- WHAT YOU ARE ASKED TO DO:
Put every line of the material below into a Markdown table with columns titled Row and Line, numbering the rows in order and skipping blank lines. Omit the pictures from your answer.

- DATASET RECORDS:

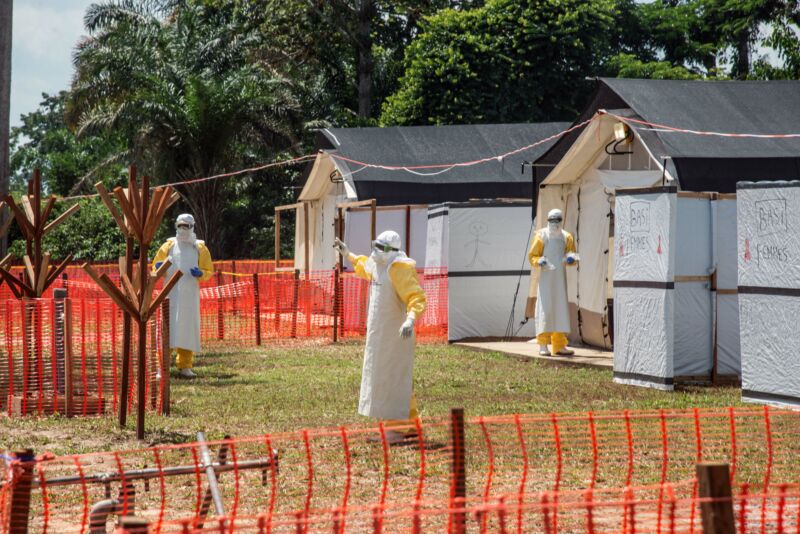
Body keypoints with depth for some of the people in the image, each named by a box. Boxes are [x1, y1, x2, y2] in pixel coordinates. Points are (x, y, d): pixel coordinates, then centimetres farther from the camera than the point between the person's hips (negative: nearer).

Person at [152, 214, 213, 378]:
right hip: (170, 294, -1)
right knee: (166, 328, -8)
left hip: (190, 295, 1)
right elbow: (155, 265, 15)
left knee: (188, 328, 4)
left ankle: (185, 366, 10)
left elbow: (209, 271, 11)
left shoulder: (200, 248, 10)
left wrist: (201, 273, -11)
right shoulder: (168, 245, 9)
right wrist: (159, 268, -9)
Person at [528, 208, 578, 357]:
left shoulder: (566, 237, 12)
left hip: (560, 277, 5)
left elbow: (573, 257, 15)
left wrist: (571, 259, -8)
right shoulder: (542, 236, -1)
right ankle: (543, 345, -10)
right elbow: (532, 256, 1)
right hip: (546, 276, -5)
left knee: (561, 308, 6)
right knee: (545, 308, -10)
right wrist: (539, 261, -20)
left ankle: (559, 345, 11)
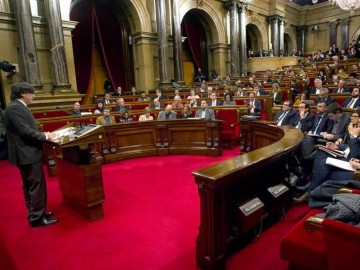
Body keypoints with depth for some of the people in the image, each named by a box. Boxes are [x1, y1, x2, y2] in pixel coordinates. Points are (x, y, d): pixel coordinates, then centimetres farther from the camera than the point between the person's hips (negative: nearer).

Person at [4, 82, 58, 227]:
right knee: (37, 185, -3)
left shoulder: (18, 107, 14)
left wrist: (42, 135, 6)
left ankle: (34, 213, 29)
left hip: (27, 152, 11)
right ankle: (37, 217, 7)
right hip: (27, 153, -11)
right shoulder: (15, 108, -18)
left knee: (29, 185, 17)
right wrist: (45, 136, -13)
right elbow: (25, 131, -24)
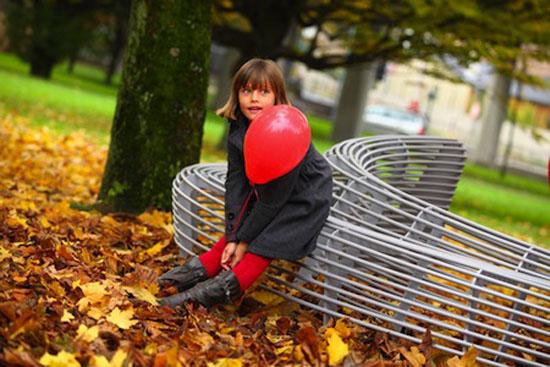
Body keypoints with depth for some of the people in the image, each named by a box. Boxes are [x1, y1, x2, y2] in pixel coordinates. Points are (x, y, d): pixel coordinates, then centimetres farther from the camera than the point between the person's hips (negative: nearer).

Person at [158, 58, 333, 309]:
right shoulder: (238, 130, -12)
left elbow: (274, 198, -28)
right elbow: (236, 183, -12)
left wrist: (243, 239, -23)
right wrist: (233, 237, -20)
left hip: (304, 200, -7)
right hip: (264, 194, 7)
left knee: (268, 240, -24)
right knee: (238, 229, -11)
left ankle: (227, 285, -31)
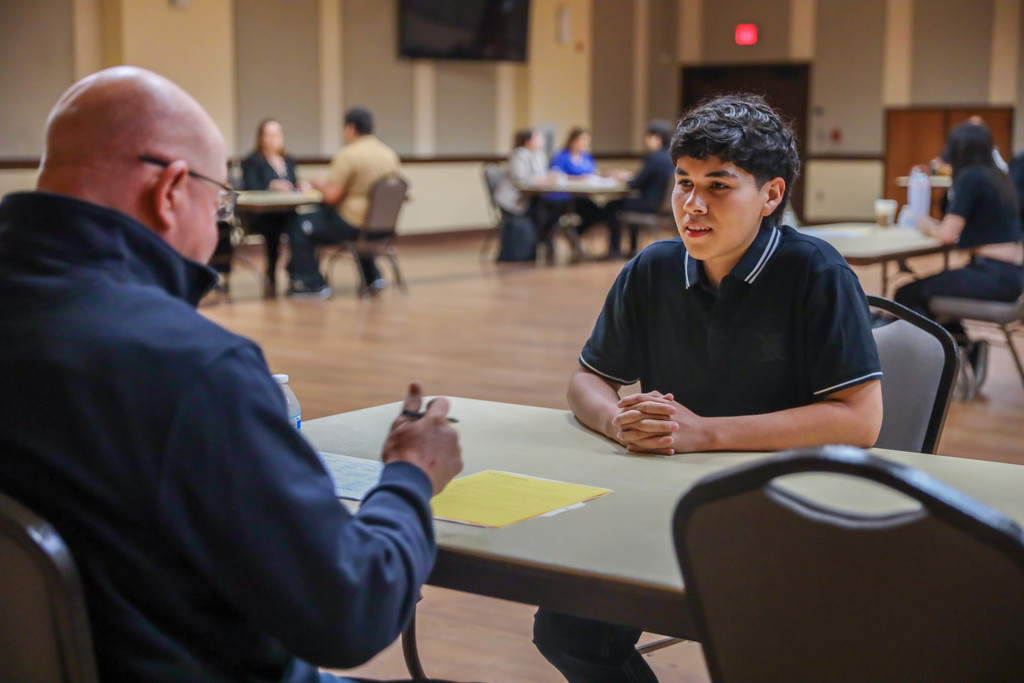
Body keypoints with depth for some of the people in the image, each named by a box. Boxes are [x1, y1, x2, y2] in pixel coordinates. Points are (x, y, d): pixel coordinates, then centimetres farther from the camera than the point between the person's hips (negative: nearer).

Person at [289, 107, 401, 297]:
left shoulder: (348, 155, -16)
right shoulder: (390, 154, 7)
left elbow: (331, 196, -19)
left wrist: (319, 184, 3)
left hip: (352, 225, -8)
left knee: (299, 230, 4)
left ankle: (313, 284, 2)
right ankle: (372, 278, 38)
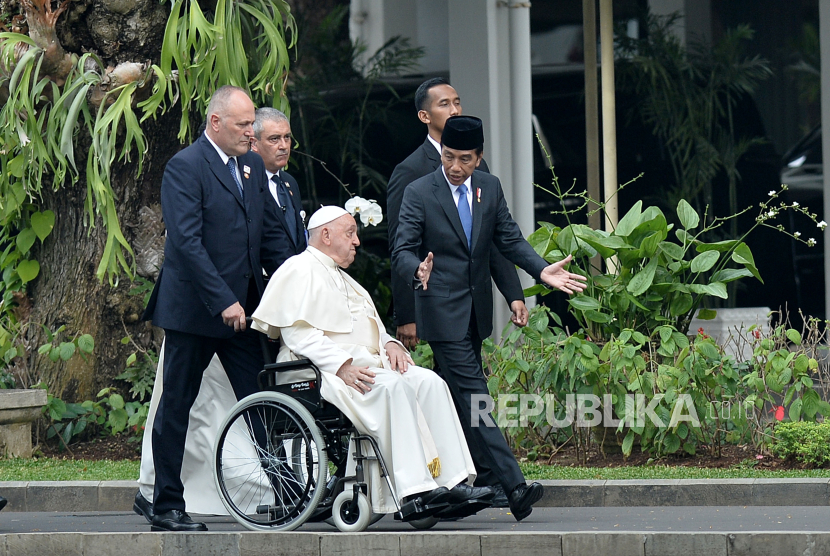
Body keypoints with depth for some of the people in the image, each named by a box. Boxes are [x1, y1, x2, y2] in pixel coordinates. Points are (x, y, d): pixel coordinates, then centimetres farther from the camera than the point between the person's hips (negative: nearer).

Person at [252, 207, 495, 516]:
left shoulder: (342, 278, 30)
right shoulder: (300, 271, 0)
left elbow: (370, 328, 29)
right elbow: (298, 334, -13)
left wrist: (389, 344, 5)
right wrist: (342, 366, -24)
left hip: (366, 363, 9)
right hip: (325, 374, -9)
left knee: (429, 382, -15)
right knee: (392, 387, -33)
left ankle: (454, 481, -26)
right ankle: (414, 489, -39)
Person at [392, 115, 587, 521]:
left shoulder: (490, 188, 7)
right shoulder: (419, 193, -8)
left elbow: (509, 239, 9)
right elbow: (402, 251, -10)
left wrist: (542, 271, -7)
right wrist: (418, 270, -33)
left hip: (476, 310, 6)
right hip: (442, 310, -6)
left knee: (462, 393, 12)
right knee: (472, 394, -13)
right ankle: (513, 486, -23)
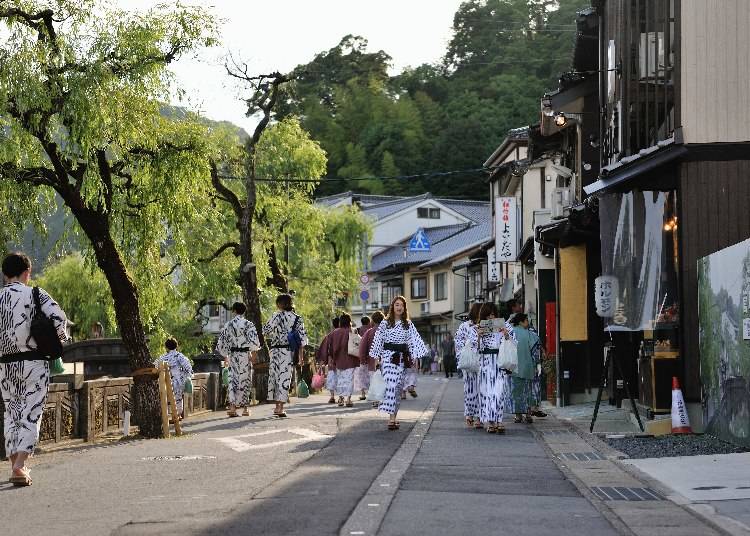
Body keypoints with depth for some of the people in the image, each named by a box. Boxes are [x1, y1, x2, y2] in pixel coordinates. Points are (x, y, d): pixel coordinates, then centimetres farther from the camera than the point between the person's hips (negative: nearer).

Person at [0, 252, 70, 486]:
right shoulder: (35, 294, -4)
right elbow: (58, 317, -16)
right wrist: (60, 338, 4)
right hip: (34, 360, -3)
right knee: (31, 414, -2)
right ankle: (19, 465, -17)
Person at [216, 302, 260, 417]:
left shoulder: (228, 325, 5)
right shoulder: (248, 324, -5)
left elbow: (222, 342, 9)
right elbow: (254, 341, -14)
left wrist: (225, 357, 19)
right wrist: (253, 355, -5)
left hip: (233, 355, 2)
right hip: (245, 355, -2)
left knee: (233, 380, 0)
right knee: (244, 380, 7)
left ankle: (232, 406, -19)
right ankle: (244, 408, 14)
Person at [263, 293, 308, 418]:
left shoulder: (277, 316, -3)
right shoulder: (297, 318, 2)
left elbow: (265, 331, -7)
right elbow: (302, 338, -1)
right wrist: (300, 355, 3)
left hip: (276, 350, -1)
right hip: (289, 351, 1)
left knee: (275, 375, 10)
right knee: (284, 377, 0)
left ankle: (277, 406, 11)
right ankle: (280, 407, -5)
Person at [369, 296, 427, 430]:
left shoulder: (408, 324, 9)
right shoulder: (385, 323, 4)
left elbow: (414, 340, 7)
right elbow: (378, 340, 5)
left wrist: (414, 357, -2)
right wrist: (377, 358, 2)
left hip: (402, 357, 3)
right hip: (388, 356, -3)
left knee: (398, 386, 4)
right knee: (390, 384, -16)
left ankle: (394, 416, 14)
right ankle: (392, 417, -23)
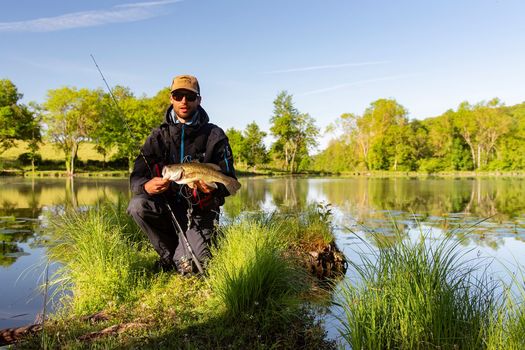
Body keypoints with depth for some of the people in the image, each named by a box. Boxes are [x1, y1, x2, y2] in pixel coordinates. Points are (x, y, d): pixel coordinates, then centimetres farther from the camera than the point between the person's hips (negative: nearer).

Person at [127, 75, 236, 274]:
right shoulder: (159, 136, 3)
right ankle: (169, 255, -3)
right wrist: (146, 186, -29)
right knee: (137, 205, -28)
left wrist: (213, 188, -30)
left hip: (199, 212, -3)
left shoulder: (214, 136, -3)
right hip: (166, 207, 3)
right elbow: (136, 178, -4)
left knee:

- REPLY TO THE EXERCISE:
| Row | Line |
|---|---|
| 1 | Body keypoints with depth for some of the people in the image, each named by a box. Boxes are [x1, y1, x2, y2] in pixel coordinates. Points are (x, y, d): pixel coordinates, then centimetres farther from the camera than the point between the person's hips (negative: nearer). |
| 2 | Person at [152, 214, 213, 378]: |
| 3 | right hip: (170, 294, -1) |
| 4 | right knee: (166, 328, -8) |
| 5 | left hip: (190, 295, 1) |
| 6 | right elbow: (155, 265, 15) |
| 7 | left knee: (188, 328, 4) |
| 8 | left ankle: (185, 366, 10) |
| 9 | left elbow: (209, 271, 11) |
| 10 | left shoulder: (200, 248, 10) |
| 11 | left wrist: (201, 273, -11) |
| 12 | right shoulder: (168, 245, 9) |
| 13 | right wrist: (159, 268, -9) |
| 14 | Person at [528, 208, 578, 357]: |
| 15 | left shoulder: (566, 237, 12) |
| 16 | left hip: (560, 277, 5) |
| 17 | left elbow: (573, 257, 15) |
| 18 | left wrist: (571, 259, -8) |
| 19 | right shoulder: (542, 236, -1) |
| 20 | right ankle: (543, 345, -10) |
| 21 | right elbow: (532, 256, 1) |
| 22 | right hip: (546, 276, -5) |
| 23 | left knee: (561, 308, 6) |
| 24 | right knee: (545, 308, -10) |
| 25 | right wrist: (539, 261, -20) |
| 26 | left ankle: (559, 345, 11) |
| 27 | Body keypoints with depth for some of the people in the image, each named by a box. Boxes are [x1, y1, x2, y2] in pixel coordinates. Points are (x, y, d): pixel coordinates, then centimetres farther from the camera than the point between the person's hips (negative: nearer). |
| 28 | Person at [4, 82, 58, 227]: |
| 29 | right knee: (37, 185, -3) |
| 30 | left shoulder: (18, 107, 14) |
| 31 | left wrist: (42, 135, 6) |
| 32 | left ankle: (34, 213, 29) |
| 33 | left hip: (27, 152, 11) |
| 34 | right ankle: (37, 217, 7) |
| 35 | right hip: (27, 153, -11) |
| 36 | right shoulder: (15, 108, -18) |
| 37 | left knee: (29, 185, 17) |
| 38 | right wrist: (45, 136, -13) |
| 39 | right elbow: (25, 131, -24) |
| 40 | Body keypoints with depth for some of the people in the image, each named by a box. Boxes are [x1, y1, x2, y2] in pixel coordinates. Points are (x, y, d): pixel coordinates, then centimetres farther from the camera than the point between the person's hips (negative: nearer). |
| 41 | Person at [158, 58, 333, 309]: |
| 42 | right shoulder: (238, 130, -12) |
| 43 | left elbow: (274, 198, -28) |
| 44 | right elbow: (236, 183, -12) |
| 45 | left wrist: (243, 239, -23) |
| 46 | right wrist: (233, 237, -20) |
| 47 | left hip: (304, 200, -7) |
| 48 | right hip: (264, 194, 7) |
| 49 | left knee: (268, 240, -24) |
| 50 | right knee: (238, 229, -11) |
| 51 | left ankle: (227, 285, -31) |
| 52 | Body keypoints with depth for some of the people in the image, each named by a box. Boxes are [x1, y1, x2, y2] in pixel coordinates. Points are (x, y, d): pixel coordinates, then centimetres farther from the camera than the point between the person's hips (negative: nearer). |
| 53 | Person at [289, 107, 401, 297]: |
| 54 | left shoulder: (348, 155, -16) |
| 55 | right shoulder: (390, 154, 7) |
| 56 | left elbow: (331, 196, -19) |
| 57 | left wrist: (319, 184, 3) |
| 58 | left hip: (352, 225, -8) |
| 59 | left knee: (299, 230, 4) |
| 60 | left ankle: (313, 284, 2) |
| 61 | right ankle: (372, 278, 38) |
| 62 | Body keypoints with depth for some of the people in the image, each named by a box. Boxes are [x1, y1, x2, y2] in pixel coordinates. Points are (x, y, d): pixel coordinates, then centimetres farther from the camera than the point between the person's hips (negative: nearer). |
| 63 | Person at [252, 207, 495, 516]: |
| 64 | left shoulder: (342, 278, 30) |
| 65 | right shoulder: (300, 271, 0) |
| 66 | left elbow: (370, 328, 29) |
| 67 | right elbow: (298, 334, -13) |
| 68 | left wrist: (389, 344, 5) |
| 69 | right wrist: (342, 366, -24) |
| 70 | left hip: (366, 363, 9) |
| 71 | right hip: (325, 374, -9) |
| 72 | left knee: (429, 382, -15) |
| 73 | right knee: (392, 387, -33) |
| 74 | left ankle: (454, 481, -26) |
| 75 | right ankle: (414, 489, -39) |
| 76 | Person at [392, 115, 587, 521]: |
| 77 | left shoulder: (490, 188, 7) |
| 78 | right shoulder: (419, 193, -8) |
| 79 | left elbow: (509, 239, 9) |
| 80 | right elbow: (402, 251, -10) |
| 81 | left wrist: (542, 271, -7) |
| 82 | right wrist: (418, 270, -33) |
| 83 | left hip: (476, 310, 6) |
| 84 | right hip: (442, 310, -6) |
| 85 | left knee: (462, 393, 12) |
| 86 | right knee: (472, 394, -13) |
| 87 | right ankle: (513, 486, -23) |
| 88 | Body keypoints with depth for some of the people in the image, each named by a box. Boxes are [x1, y1, x2, y2] in pixel coordinates. Points are (x, y, d): pixel coordinates, then centimetres farther from the camera than the point between the person's hips (negative: nearer). |
| 89 | Person at [0, 252, 70, 486]: |
| 90 | right shoulder: (35, 294, -4) |
| 91 | right elbow: (58, 317, -16) |
| 92 | right wrist: (60, 338, 4) |
| 93 | right hip: (34, 360, -3) |
| 94 | right knee: (31, 414, -2) |
| 95 | right ankle: (19, 465, -17) |
| 96 | Person at [216, 302, 260, 417]: |
| 97 | left shoulder: (228, 325, 5) |
| 98 | right shoulder: (248, 324, -5) |
| 99 | left elbow: (222, 342, 9) |
| 100 | right elbow: (254, 341, -14) |
| 101 | left wrist: (225, 357, 19) |
| 102 | right wrist: (253, 355, -5) |
| 103 | left hip: (233, 355, 2) |
| 104 | right hip: (245, 355, -2) |
| 105 | left knee: (233, 380, 0) |
| 106 | right knee: (244, 380, 7) |
| 107 | left ankle: (232, 406, -19) |
| 108 | right ankle: (244, 408, 14) |
| 109 | Person at [263, 293, 308, 418]: |
| 110 | left shoulder: (277, 316, -3) |
| 111 | right shoulder: (297, 318, 2) |
| 112 | left elbow: (265, 331, -7) |
| 113 | right elbow: (302, 338, -1) |
| 114 | right wrist: (300, 355, 3) |
| 115 | left hip: (276, 350, -1) |
| 116 | right hip: (289, 351, 1) |
| 117 | left knee: (275, 375, 10) |
| 118 | right knee: (284, 377, 0) |
| 119 | left ankle: (277, 406, 11) |
| 120 | right ankle: (280, 407, -5) |
| 121 | Person at [369, 296, 427, 430]: |
| 122 | left shoulder: (408, 324, 9) |
| 123 | right shoulder: (385, 323, 4) |
| 124 | left elbow: (414, 340, 7) |
| 125 | right elbow: (378, 340, 5) |
| 126 | left wrist: (414, 357, -2) |
| 127 | right wrist: (377, 358, 2) |
| 128 | left hip: (402, 357, 3) |
| 129 | right hip: (388, 356, -3) |
| 130 | left knee: (398, 386, 4) |
| 131 | right knee: (390, 384, -16) |
| 132 | left ankle: (394, 416, 14) |
| 133 | right ankle: (392, 417, -23) |
| 134 | Body keypoints with depth for some of the people in the image, each named by a box. Boxes are [x1, y1, x2, y2] in pixel coordinates. Points are (x, y, d): pixel coordinates, then centimetres farther from the camera than the point between the person's hips (negative: nearer). |
| 135 | Person at [127, 75, 236, 274]: |
| 136 | right shoulder: (159, 136, 3) |
| 137 | right ankle: (169, 255, -3) |
| 138 | right wrist: (146, 186, -29) |
| 139 | right knee: (137, 205, -28) |
| 140 | left wrist: (213, 188, -30) |
| 141 | left hip: (199, 212, -3) |
| 142 | left shoulder: (214, 136, -3) |
| 143 | right hip: (166, 207, 3) |
| 144 | right elbow: (136, 178, -4) |
| 145 | left knee: |